The balcony’s primary structure comprises four columns and a connecting ring-beam, all formed from 100 x 200 mm rolled hollow sections, which have been powder coated in an off-white colour close to, but subtly different from, the hue of the facade’s pilasters. In plan the orientation of these columns rotates, gently subverting their intrinsic classical formality. Two additional steel sections span the ring beam, providing intermediate support for the glass floor deck. This comprises three sheets of white translucent, annealed glass with a carborundum layer, which provides a resilient and hard-wearing finish.

A secondary structure of mild steel angles forming the balustrade supports is fixed back to this primary frame. These 40 x 40 x 5mm steel angles are cranked, with a step out at 900mm above the floor level to form a delicately protruding shelf-like lip. The glass balustrade is formed from 10mm-thick toughened glass. This has been pre-drilled and fixed on site to the steel uprights with countersunk screw fixings. The glass performs structurally, spanning the vertical steels to form a composite, rigid frame, with the benefit of avoiding secondary horizontal steels and achieving greater transparency. The combination of the steel vertical struts and the glass forms a hybrid structure, with the glass providing rigidity and the steels allowing a thinness to the glass that would otherwise been unattainable.

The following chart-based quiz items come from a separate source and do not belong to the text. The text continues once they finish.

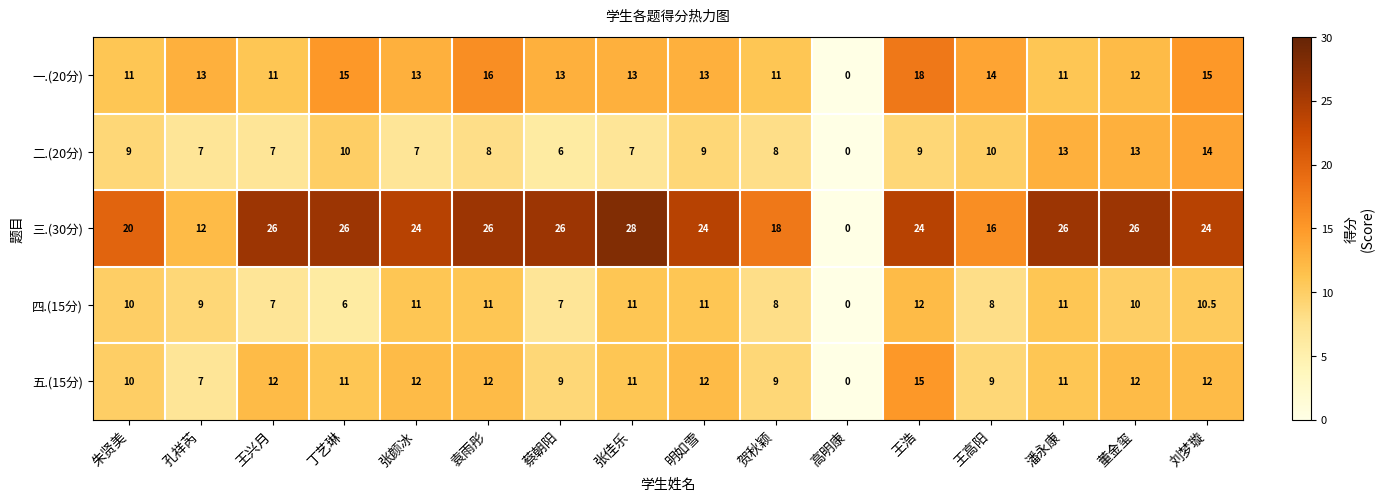

True or false: 二.(20分) has a value of 13.0 at 潘永康.

True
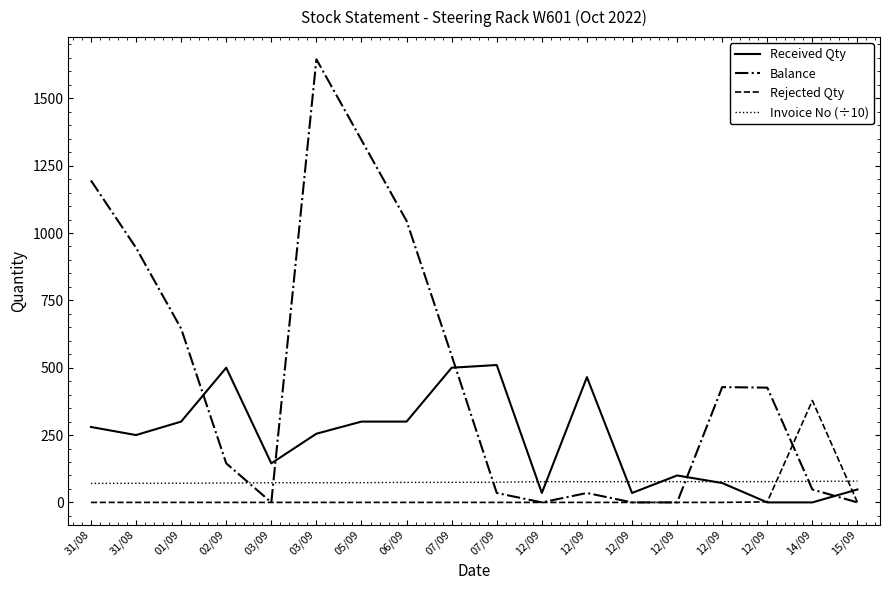

What is the label of the 6th point from the left?

03/09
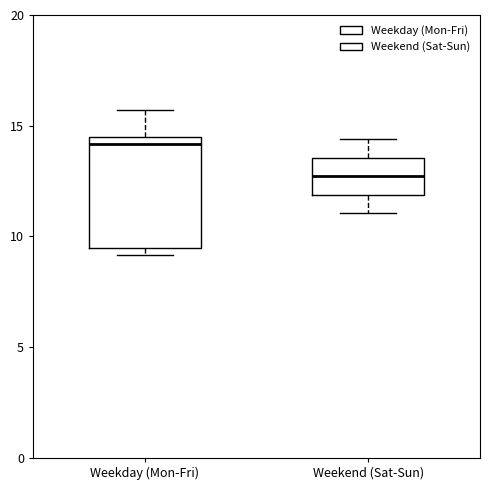

Where does the upper whisker of the box for Weekend (Sat-Sun) end on the y-axis? The values are not printed on the chart, so give them approximately, as read against the axis.

14.5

The architects note that “structural glass construction is often materially heavy due to the sizes of glass junctions and proprietary fixings. We wanted the metal supports and the surrounding glass balustrade to provide a unified structural solution that together describe the projecting, crown-like form”. The resulting delicacy stands in sharp contrast with the solidity of the existing fabric.
The careful detailing of the balcony and stair allow close-up enjoyment of its subtle tactility, while at the scale of the whole building suggesting a formal, cubic counterpoint to the embedded cylindrical volume of the rear elevation and a cultivated, modernist partner to the classical portico of the street-facing, front door.